What to take away from the article

  • Thiel's sale of around 2 million shares is large in absolute amount, but small relative to the size of Palantir; more important than the sale itself is that Thiel remains a large shareholder.

  • Palantir has undergone a significant transformation in 2-3 years: from a company with negative earnings to a company with 36% net margin and 51% FCF margin.

  • Growth has been driven primarily by AIP's AI platform and the explosive growth of the commercial segment in the US, while government contracts remain a strong pillar.

  • Valuation is extreme and assumes long-term revenue growth of tens of percent; a slowdown could see sharp compression in multiples.
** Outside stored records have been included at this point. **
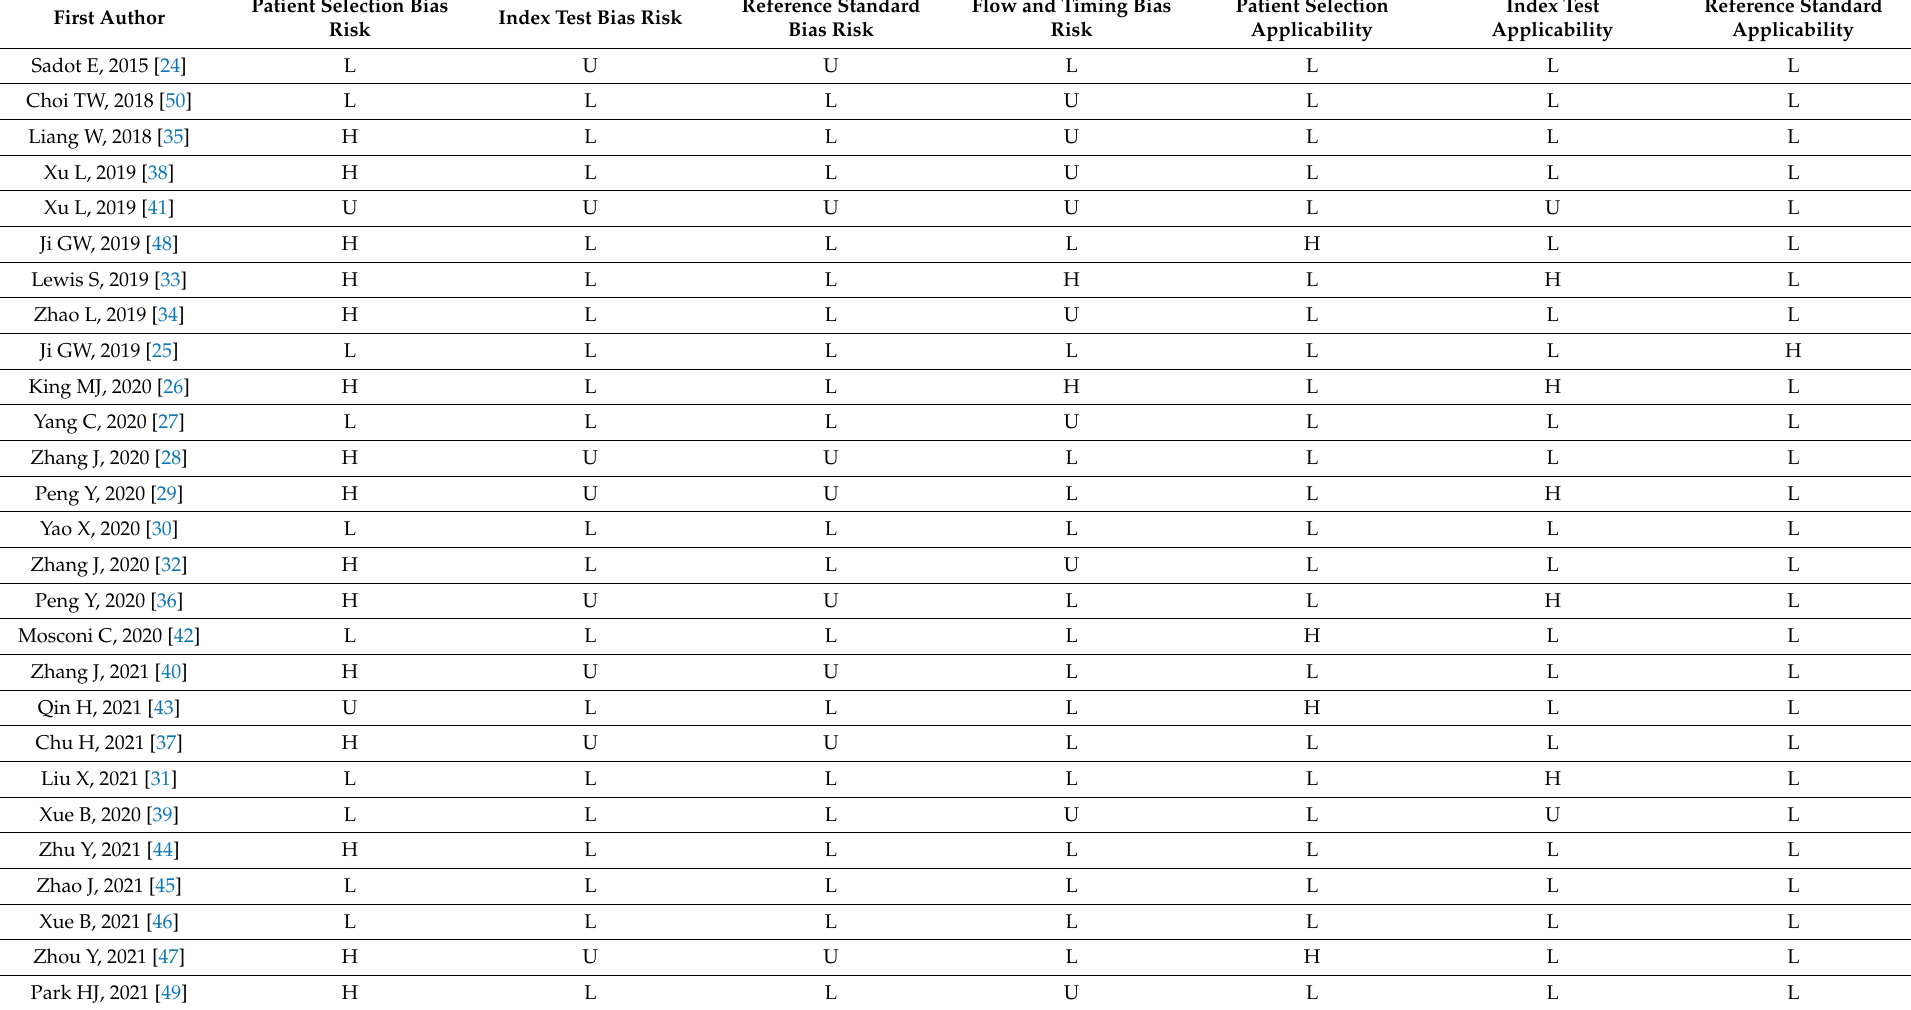
Table 2. QUADAS-2 score of the analyzed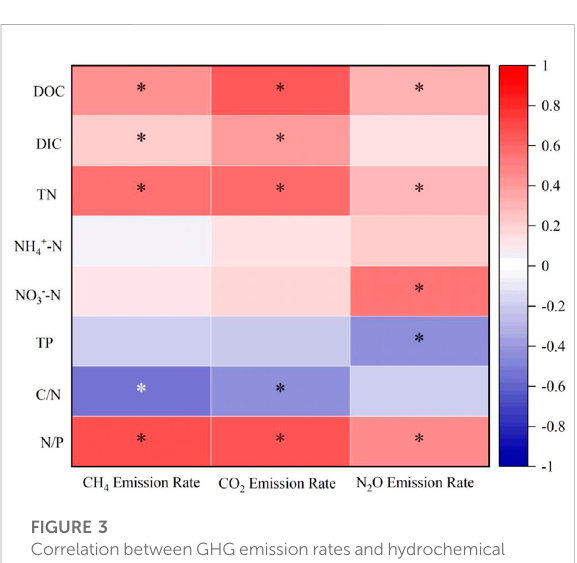
FIGURE 3 Correlation betweenGHGemission rates and hydrochemical parameters for microcosm incubation, where * represent the p values ( < 0.05) of signi fi cant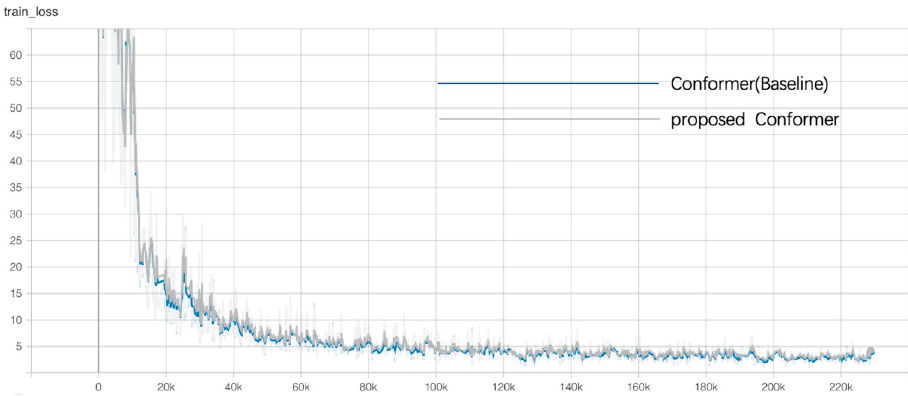
Figure 6. The train loss of the proposed efficient Conformer model and the baseline Conformer model.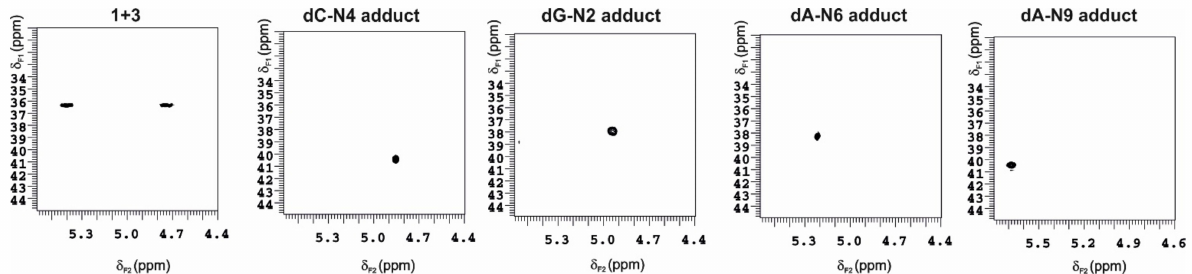
Figure 8. Partial 1 H/ 13 C HSQC spectra for biohybrid 1 + 3 of the present study and alkylated model 2 (cid:48)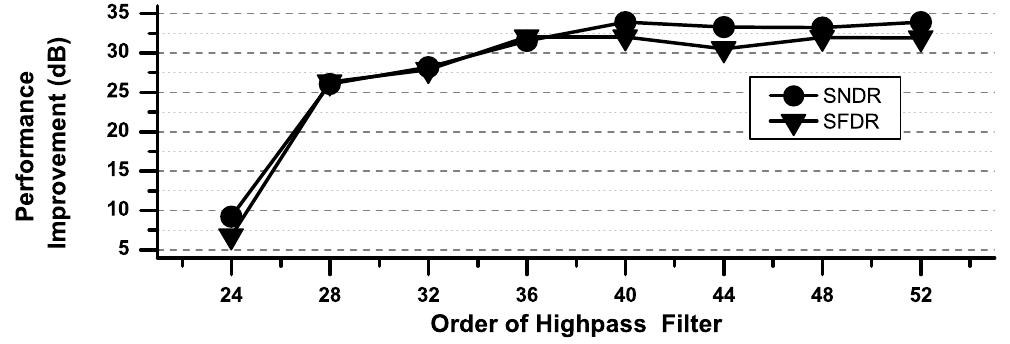
Figure 14. Performance (signal to noise and distortion ratio (SNDR) and spurious-free dynamic range (SFDR)) improvement under different orders of the high pass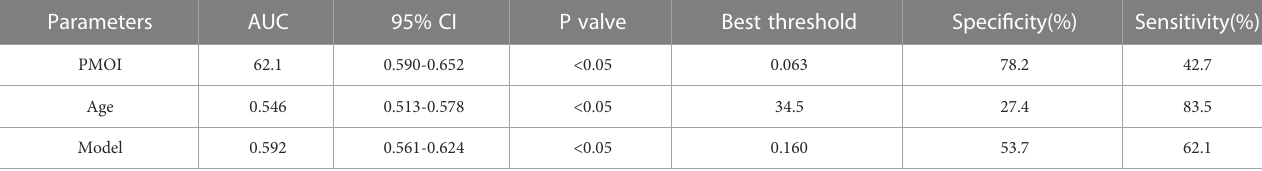
TABLE 3 Accuracy of different variables and model in IVF/ICSI to predict clinical pregnancy rate.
  • Palantir has a very strong balance sheet and high profitability but no dividend - the return to the investor is based on growth in the value of the company.

  • Key metrics to track are revenue growth, margins, FCF and revenue mix between commercial and government segments.

  • Macro and geopolitics play a big role for Palantir - rising defense budgets can help, but AI regulation and political risks can hinder growth.